Urieli-Shoval, S., Shubinsky, G., Linke, R. P., Fridkin, M., Tabi, I., & Matzner, Y. (2002). Adhesion of human platelets to serum amyloid A. Blood, 99(4), 1224-1229.


Cite as: http://hdl.handle.net/11858/00-001M-0000-0010-6FAC-8
Abstract
Serum amyloid A (SAA) is an acute phase reactant, and its level in the blood Is elevated to 1000-fold in response of the body to trauma, infection, inflammation, and neoplasia. SAA was reported to inhibit platelet aggregation and to induce adhesion of leukocytes. This study looked at adhesion of human platelets to SAA. Immobilized SAA supported the adhesion of human washed platelets; level of adhesion to SAA was comparable to fibronectin and lower than to fibrinogen. Adhesion to SAA was further enhanced by Mn2+ and the physiological agonist, thrombin. Platelet adhesion to SAA was completely abolished by anti-SAA antibody. SAA-induced adhesion was Inhibited by antibodies against the Integrin receptor alphaIIbbeta3, by the peptide GRGDSP and by SAA-derived peptide containing YIGSR-like and RGD-like adhesion motifs (amino acids 29 to 42). Adhesion was not inhibited by control immunoglobulin G, by antibody against the integrin receptor alphaVbeta3, by the peptide GRGESP, and by SAA-derived peptide that includes incomplete RGD motif. SAA-derived peptide 29 to 42 also Inhibited platelet adhesion to fibronectin. Transfected human melanoma cells expressing alphaIIbbeta3 adhered to SAA, whereas transfected cells expressing alphaVbeta3 did not.

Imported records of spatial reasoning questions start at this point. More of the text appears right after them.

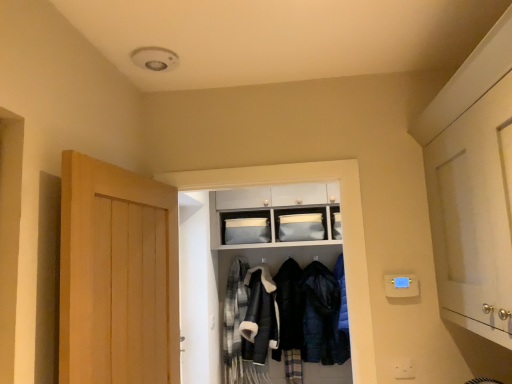
Question: Does light brown wooden door at left, the 2th door positioned from the right, appear on the left side of matte gray fabric storage at upper center?

Choices:
 (A) no
 (B) yes

Answer: (B)

Question: Is light brown wooden door at left, the first door when ordered from left to right, positioned behind matte gray fabric storage at upper center?

Choices:
 (A) no
 (B) yes

Answer: (A)

Question: Can you confirm if light brown wooden door at left, the 2th door positioned from the right, is bigger than matte gray fabric storage at upper center?

Choices:
 (A) yes
 (B) no

Answer: (A)

Question: Is light brown wooden door at left, the first door when ordered from left to right, thinner than matte gray fabric storage at upper center?

Choices:
 (A) yes
 (B) no

Answer: (B)

Question: Considering the relative sizes of light brown wooden door at left, the first door when ordered from left to right, and matte gray fabric storage at upper center in the image provided, is light brown wooden door at left, the first door when ordered from left to right, wider than matte gray fabric storage at upper center?

Choices:
 (A) no
 (B) yes

Answer: (B)

Question: Would you say light brown wooden door at left, the first door when ordered from left to right, is outside matte gray fabric storage at upper center?

Choices:
 (A) yes
 (B) no

Answer: (A)

Question: Would you say white glossy cabinet at right, placed as the 2th door when sorted from left to right, contains fluffy wool scarf at center, marked as the 4th clothing in a right-to-left arrangement?

Choices:
 (A) yes
 (B) no

Answer: (B)

Question: Considering the relative sizes of white glossy cabinet at right, placed as the 2th door when sorted from left to right, and fluffy wool scarf at center, marked as the 4th clothing in a right-to-left arrangement, in the image provided, is white glossy cabinet at right, placed as the 2th door when sorted from left to right, smaller than fluffy wool scarf at center, marked as the 4th clothing in a right-to-left arrangement,?

Choices:
 (A) no
 (B) yes

Answer: (A)

Question: From a real-world perspective, is white glossy cabinet at right, placed as the 2th door when sorted from left to right, over fluffy wool scarf at center, marked as the 4th clothing in a right-to-left arrangement?

Choices:
 (A) no
 (B) yes

Answer: (B)

Question: Does white glossy cabinet at right, positioned as the first door in right-to-left order, have a greater height compared to fluffy wool scarf at center, acting as the first clothing starting from the left?

Choices:
 (A) yes
 (B) no

Answer: (B)

Question: Can you confirm if white glossy cabinet at right, positioned as the first door in right-to-left order, is wider than fluffy wool scarf at center, marked as the 4th clothing in a right-to-left arrangement?

Choices:
 (A) yes
 (B) no

Answer: (A)

Question: Considering the relative sizes of white glossy cabinet at right, positioned as the first door in right-to-left order, and fluffy wool scarf at center, marked as the 4th clothing in a right-to-left arrangement, in the image provided, is white glossy cabinet at right, positioned as the first door in right-to-left order, thinner than fluffy wool scarf at center, marked as the 4th clothing in a right-to-left arrangement,?

Choices:
 (A) yes
 (B) no

Answer: (B)

Question: Is leather jacket at center, marked as the second clothing in a left-to-right arrangement, oriented away from matte gray fabric storage at upper center?

Choices:
 (A) yes
 (B) no

Answer: (B)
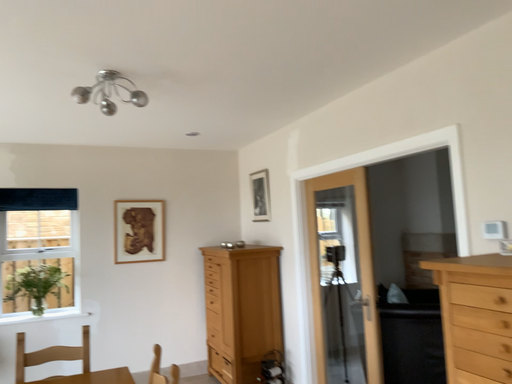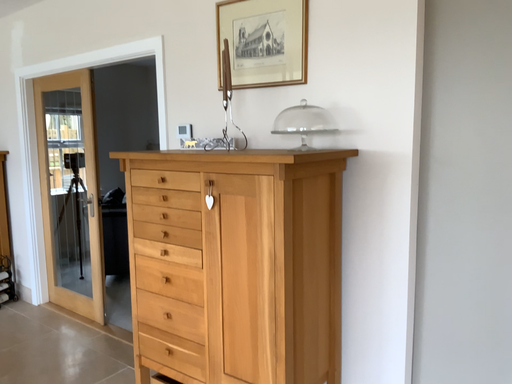
Question: How did the camera likely rotate when shooting the video?

Choices:
 (A) rotated upward
 (B) rotated downward

Answer: (B)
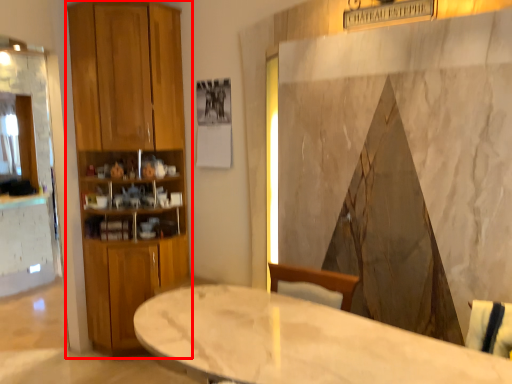
Question: Where is closet (annotated by the red box) located in relation to table in the image?

Choices:
 (A) right
 (B) left

Answer: (B)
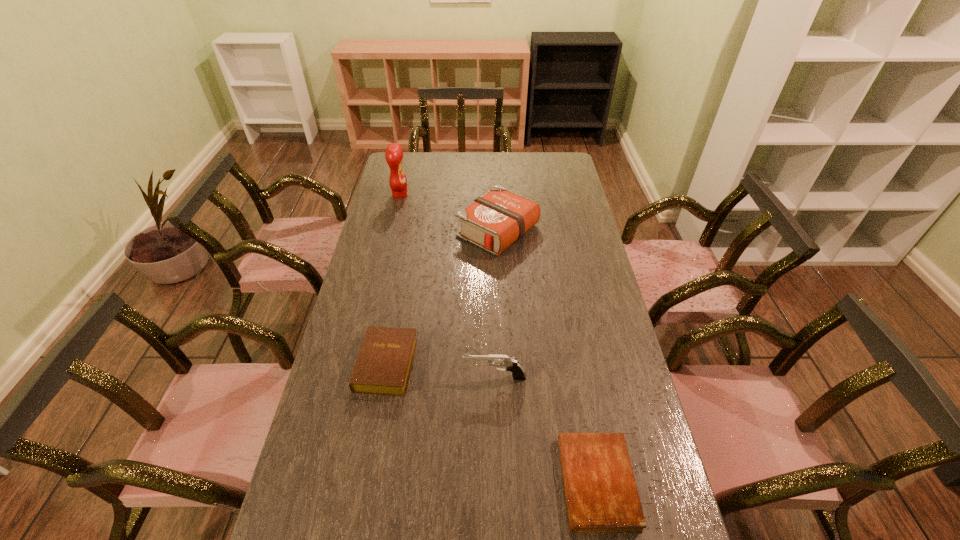
I want to click on the farthest object, so click(394, 154).

The height and width of the screenshot is (540, 960). In order to click on condiment in this screenshot , I will do `click(394, 154)`.

This screenshot has width=960, height=540. What are the coordinates of `the farthest Bible` in the screenshot? It's located at (x=494, y=221).

Locate an element on the screen. This screenshot has height=540, width=960. the tallest Bible is located at coordinates (494, 221).

Image resolution: width=960 pixels, height=540 pixels. What are the coordinates of `gun` in the screenshot? It's located at (511, 364).

Locate an element on the screen. The image size is (960, 540). the second farthest Bible is located at coordinates (383, 366).

What are the coordinates of `the second shortest object` in the screenshot? It's located at (383, 366).

What are the coordinates of `the nearest object` in the screenshot? It's located at (601, 493).

The width and height of the screenshot is (960, 540). In order to click on the shortest Bible in this screenshot , I will do `click(601, 493)`.

This screenshot has width=960, height=540. I want to click on free space located on the label side of the condiment, so 481,195.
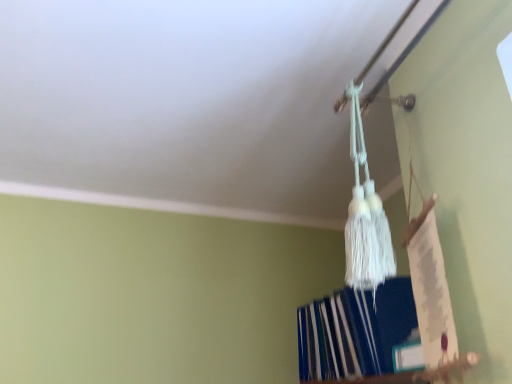
Question: In terms of height, does white tassel at upper center look taller or shorter compared to white matte trim at upper center?

Choices:
 (A) short
 (B) tall

Answer: (B)

Question: Would you say white tassel at upper center is inside or outside white matte trim at upper center?

Choices:
 (A) inside
 (B) outside

Answer: (B)

Question: From a real-world perspective, relative to white matte trim at upper center, is white tassel at upper center vertically above or below?

Choices:
 (A) below
 (B) above

Answer: (A)

Question: From the image's perspective, is white matte trim at upper center located above or below white tassel at upper center?

Choices:
 (A) above
 (B) below

Answer: (A)

Question: Relative to white tassel at upper center, is white matte trim at upper center in front or behind?

Choices:
 (A) front
 (B) behind

Answer: (B)

Question: In the image, is white matte trim at upper center on the left side or the right side of white tassel at upper center?

Choices:
 (A) right
 (B) left

Answer: (B)

Question: Is white matte trim at upper center wider or thinner than white tassel at upper center?

Choices:
 (A) thin
 (B) wide

Answer: (A)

By using flow cytometry the alphaIIbbeta3 cells displayed significantly higher levels of binding of soluble SAA than the alphaVbeta3 cells. These data indicate that human platelets specifically adhere to SAA in an RGD- and alphaIIbbeta3-dependent manner. Thus, SAA may play a role In modulating platelet adhesion at vascular Injury sites by sharing platelet receptors with other platelet- adhesive proteins. (C) 2002 by The American Society of Hematology.